The wang pill commercials
’Nuff said. Do you know how terrifying it is to think about the fact that lil' Hemingway may not be able to take ladies on a ride to Space Mountain? IT'S PRETTY TERRIFYING.
Not having a dog in the fight
I get wanting to involve yourself in the action, but what's wrong with just watching and enjoying the game? What gets annoying is when you find yourself making up some bizarre reason to like a team because you feel you have to. "Oh, I like the 49ers because the 'Full House' family was awesome." "Oh, I like the Ravens because my cousin used to listen to Baltimore house music and I used to play as them in 'Madden NFL 2005' all the time."
The parties usually suck
Having never been, I just assume all the Super Bowl week events are tremendous sex-filled romps where you drink champagne out of Michael Irvin's size-14 alligator-skin loafers. At home, though, you just can't win. "You have no fewer than four social media outlets AND my phone number at your disposal, yet you want to pick the exact moment the kicker lines up the potential game-winner to tell me your thoughts on 'Silver Linings Playbook'? Sweet!" Between people like these, pets, saying goodbye to that one couple that always leaves early (it's always the same one!), babies, pictures of babies, squares tournament updates and listening to your drunk friend Sully cry about how he lost a bet on the coin toss, is it any wonder you barely remember the past three Super Bowls?

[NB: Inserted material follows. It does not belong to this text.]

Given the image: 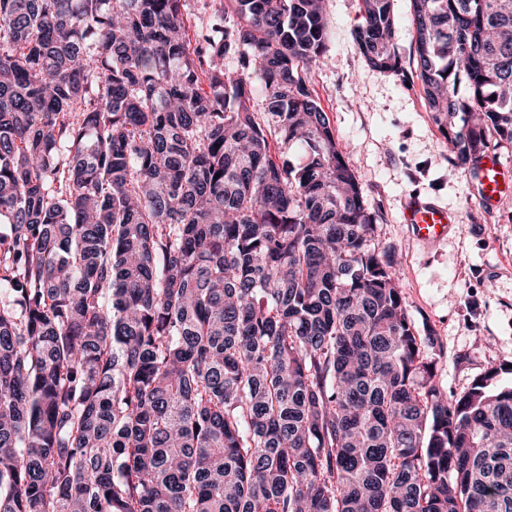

The ads are never that good
Do you ever look at the commercials people pick as the "best" and silently worry that "Idiocracy" happened? "Oh, the horse kicked the guy in the junk and then morphed into a celebrity from the '70s who dances to Gangnam Style with a CGI cockatoo with Chris Rock's voice. It was a real laugh riot, you guys. COME ON!" The funniest commercials of the past 20 years? Tim Tebow's with his mom, that one where the koala gets punched and the second "Wazzzzuuuup" commercial. Everything else has sucked.
I wish I could provide a fix-all solution to alleviate the concerns here. The game usually is interesting; we just have to come up with a way to make the rest ... not so horrible.